Sympathetic transduction is the study of how impulses of sympathetic nerve activity (SNA) affect end-organ function. Recently, the transduction of resting bursts of muscle SNA (MSNA) has been investigated and shown to have a role in the maintenance of blood pressure through changes in vascular tone in humans. In the present study, we investigate whether directly recorded resting cardiac SNA (CSNA) regulates heart rate (HR), coronary blood flow (CoBF), coronary vascular conductance (CVC), cardiac output (CO) and mean arterial pressure. Instrumentation was undertaken to record CSNA and relevant vascular variables in conscious sheep. Recordings were performed at baseline, as well as after the infusion of a β-adrenoceptor blocker (propranolol) to determine the role of β-adrenergic signalling in sympathetic transduction in the heart. The results show that after every burst of CSNA, there was a significant effect of time on HR (n=10, ∆: +2.1±1.4 beatsmin-1 , P=0.002) and CO (n=8, ∆: +100±150mLmin-1 , P=0.002) was elevated, followed by an increase in CoBF (n=9, ∆: +0.76mLmin-1 , P=0.001) and CVC (n=8, ∆: +0.0038mLmin-1 mmHg-1 , P=0.0028).
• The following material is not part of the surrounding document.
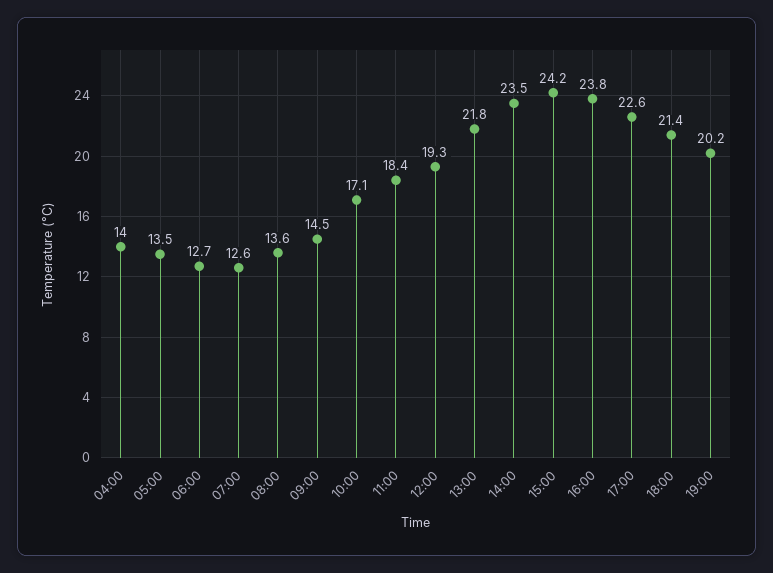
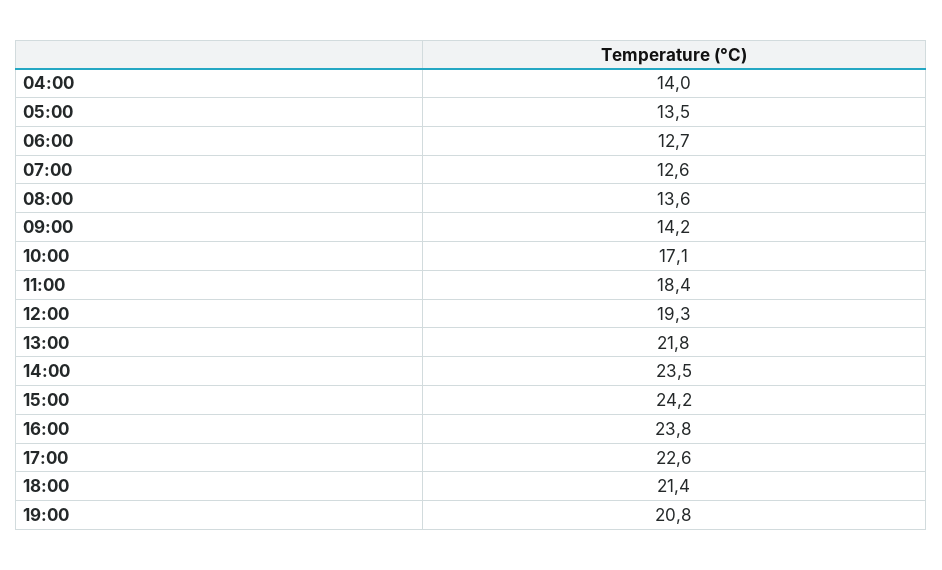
09:00: 14.5 -> 14.2
19:00: 20.2 -> 20.8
The changes in HR were graded depending on the size and pattern of CSNA bursts. The HR response was significantly attenuated after the infusion of propranolol. Our study is the first to explore resting sympathetic transduction in the heart, suggesting that CSNA can dynamically change HR mediated by an action on β-adrenoceptors. KEY POINTS: Sympathetic transduction is the study of how impulses of sympathetic nerve activity (SNA) affect end-organ function. Previous studies have examined sympathetic transduction primarily in the skeletal muscle and shown that bursts of muscle SNA alter blood flow to skeletal muscle and mean arterial pressure, although this has not been examined in the heart. We investigated sympathetic transduction in the heart and show that, in the conscious condition, the size of bursts of SNA to the heart can result in incremental increases in heart rate and coronary blood flow mediated by β-adrenoceptors. The pattern of bursts of SNA to the heart also resulted in incremental increases in heart rate mediated by β-adrenoceptors. This is the first study to explore the transduction of bursts of SNA to the heart.